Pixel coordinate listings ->
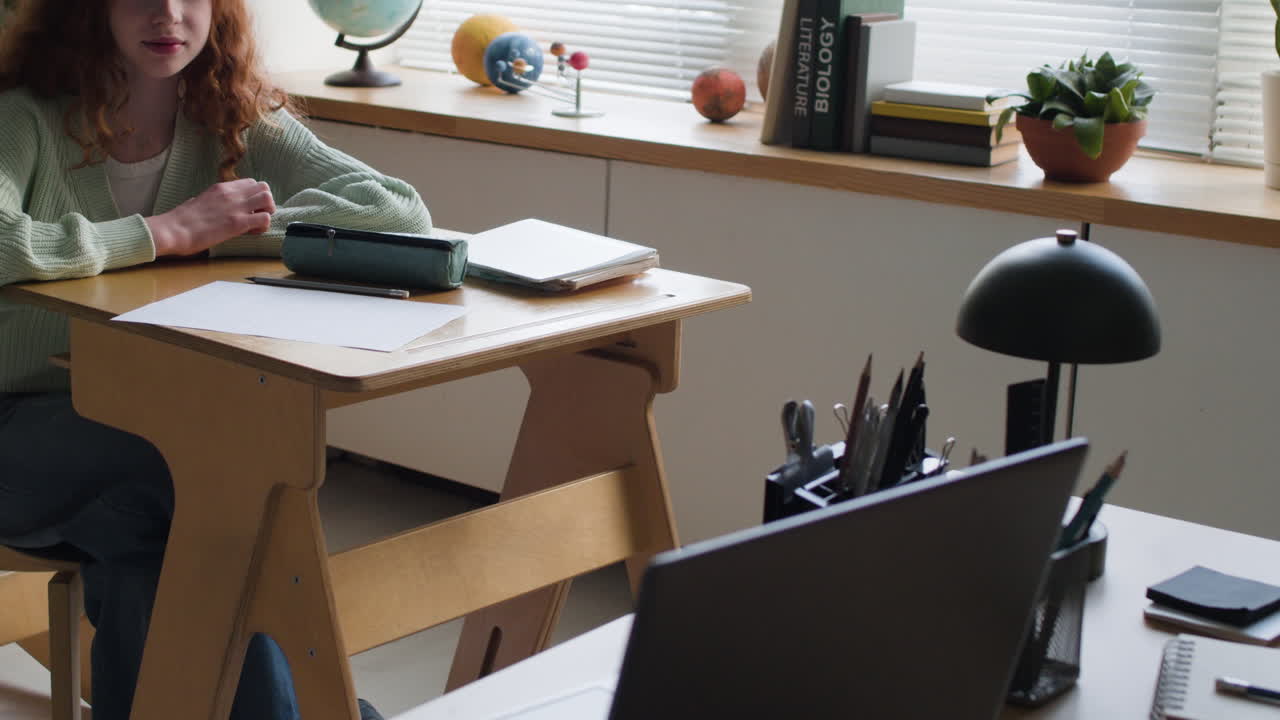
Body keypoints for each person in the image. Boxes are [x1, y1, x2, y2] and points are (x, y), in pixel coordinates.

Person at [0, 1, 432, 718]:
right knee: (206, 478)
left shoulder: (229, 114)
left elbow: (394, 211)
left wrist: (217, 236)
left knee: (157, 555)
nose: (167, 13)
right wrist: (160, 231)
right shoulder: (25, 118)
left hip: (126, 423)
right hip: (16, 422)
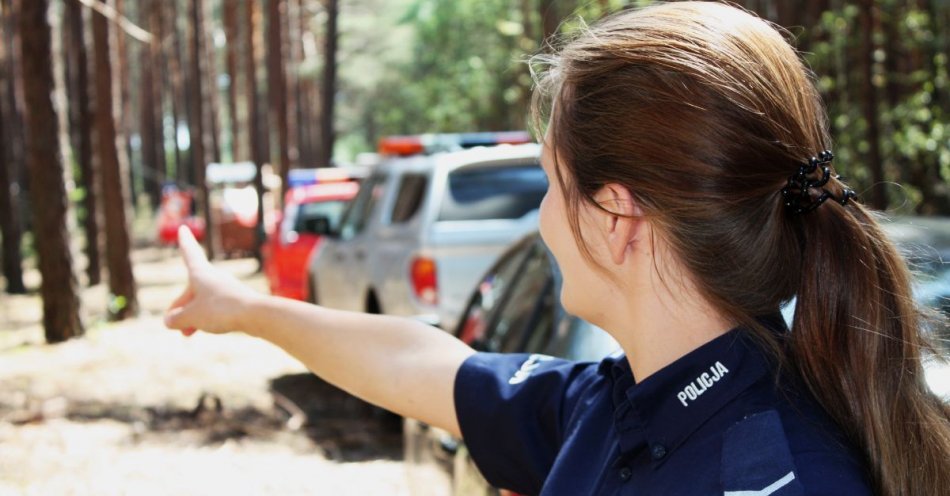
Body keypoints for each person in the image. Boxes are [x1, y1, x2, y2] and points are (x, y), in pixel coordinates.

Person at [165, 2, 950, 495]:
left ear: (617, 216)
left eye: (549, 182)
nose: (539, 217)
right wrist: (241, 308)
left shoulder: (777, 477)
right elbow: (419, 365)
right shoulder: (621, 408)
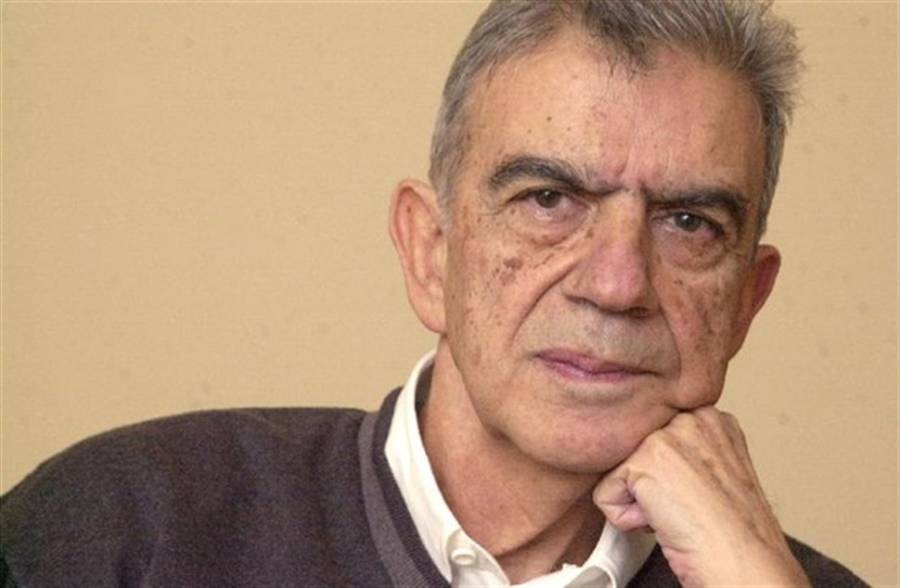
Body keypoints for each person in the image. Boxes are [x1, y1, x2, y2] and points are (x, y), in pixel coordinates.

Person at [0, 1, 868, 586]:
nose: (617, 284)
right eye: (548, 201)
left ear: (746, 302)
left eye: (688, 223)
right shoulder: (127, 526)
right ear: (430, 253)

Your assignment -> Retype the whole of the data verbatim. Skip every picture.

Task result ->
Body keypoints for each person in the image. Boxes are [x1, y1, x2, y2] and points are (x, y), in pixel coordinates.

Person at [0, 1, 432, 718]:
right knee: (206, 478)
left shoulder: (229, 114)
left elbow: (394, 211)
left wrist: (217, 236)
left knee: (157, 555)
nose: (167, 13)
right wrist: (160, 231)
right shoulder: (25, 118)
left hip: (126, 423)
right hip: (16, 422)
Body keypoints for each person in the image. Boxes are [x1, y1, x2, y2] and points are (x, y), in pixel coordinates.

Person at [165, 2, 950, 495]:
left ear: (617, 216)
left eye: (549, 182)
nose: (539, 217)
right wrist: (241, 308)
left shoulder: (777, 477)
right elbow: (419, 365)
right shoulder: (621, 408)
Body keypoints for each person in the image. Boxes are [x1, y1, x2, y2] and points are (x, y), in pixel coordinates.

Person at [0, 1, 868, 586]:
nose: (617, 284)
right eye: (548, 201)
left ear: (746, 302)
left eye: (688, 223)
right shoulder: (127, 526)
right ear: (430, 253)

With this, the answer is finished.